Our study included a total of 2438 women who gave birth from January 2017 to December of 2017 in Crete. Results on HBV seroprevalence were available for 1846 women (75.7%). The remainder records were either not found or specific data concerning HBV infection was missing, in which case it was postulated that serological tests had been done on a private basis and presented in printed form to the obstetrician, but not recorded in the medical file. In any case, these missing results were most possibly negative, since HBsAg positivity would have most probably been recorded. Women with no prenatal screening were always tested immediately postnatally. Negative prenatal tests for HBV were usually not repeated in the third trimester or at birth, even for women at high risk.

The mean age of the participants was 30.38 (±6) years. Three point 5 percent of women were <20 years old, 39.3% 20-29 years old, 50.0% 30-39 years old, and 7.1% over 40 years old. Their origin was Greek (76.76%), Albanian (10.18%), Bulgarian (3.79%), Roma population (2.44%), from Russia and the former Republics of Russia (2.06%), Romanian (1.95%), from Central/Western Europe (0.70%), refugees from Syria, Morocco, Egypt (0.55%), and East Asian (0.43%).

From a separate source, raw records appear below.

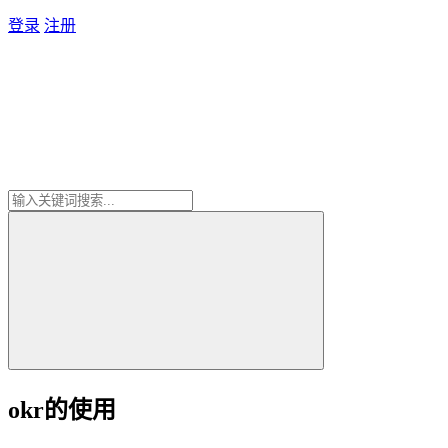
登录
注册
okr的使用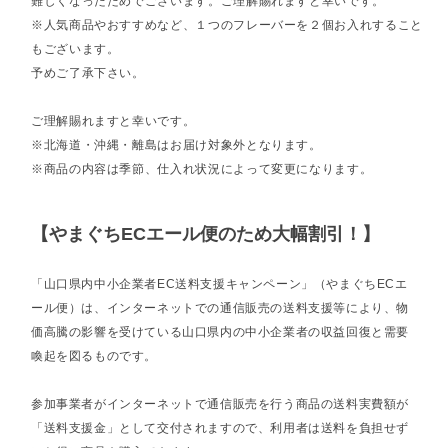
難しくなったためでございます。ご理解賜れますと幸いです。
※人気商品やおすすめなど、１つのフレーバーを２個お入れすること
もございます。
予めご了承下さい。
ご理解賜れますと幸いです。
※北海道・沖縄・離島はお届け対象外となります。
※商品の内容は季節、仕入れ状況によって変更になります。
【やまぐちECエール便のため大幅割引！】
「山口県内中小企業者EC送料支援キャンペーン」（やまぐちECエ
ール便）は、インターネットでの通信販売の送料支援等により、物
価高騰の影響を受けている山口県内の中小企業者の収益回復と需要
喚起を図るものです。
参加事業者がインターネットで通信販売を行う商品の送料実費額が
「送料支援金」として交付されますので、利用者は送料を負担せず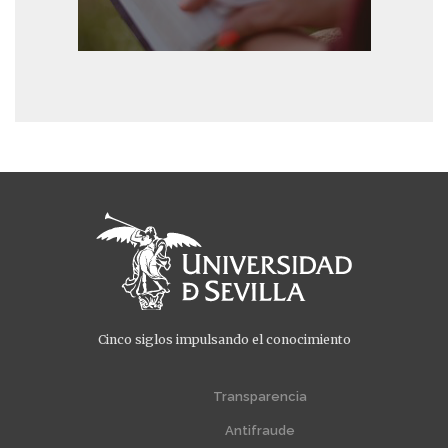
Cinco siglos impulsando el conocimiento
Menú
Menú
extra
extra
Transparencia
1
2
Antifraude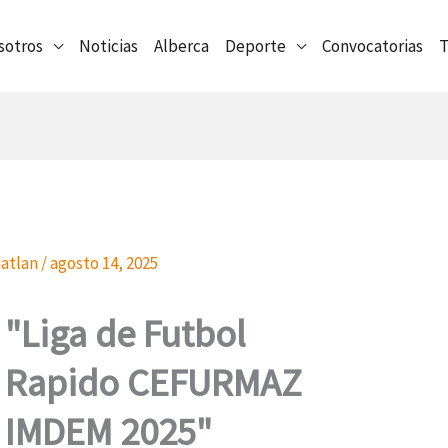
sotros
Noticias
Alberca
Deporte
Convocatorias
T
atlan
/
agosto 14, 2025
"Liga de Futbol
Rapido CEFURMAZ
IMDEM 2025"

The seroprevalence rate of the study population for HBsAg (+) was 28 /1846 (1.5%, 95% CI 1-2.2). The highest seroprevalence of HbsAg was in women of Far East origin (37.5%, 95% CI 10-74) and in Roma women (11.1%, 95% CI 4.8-23.5). Bulgarian women had a seroprevalence of 5.7% (95% CI 2.2-14), Albanian 4.3% (95% CI 2-8.5) and Romanian 2.8% (95% CI 0.5-14) (Figure 1). There were no HbsAg (+) women from Russia and the former Republic of Russia, Central and Northern Europe and refugee group, but the number tested was small, so safe conclusions cannot be made. Greek women showed a low seroprevalence of 0.5% (95% CI 0.2-1), and the difference compared to the mean seroprevalence of the whole population was statistically significant (p < 0.01).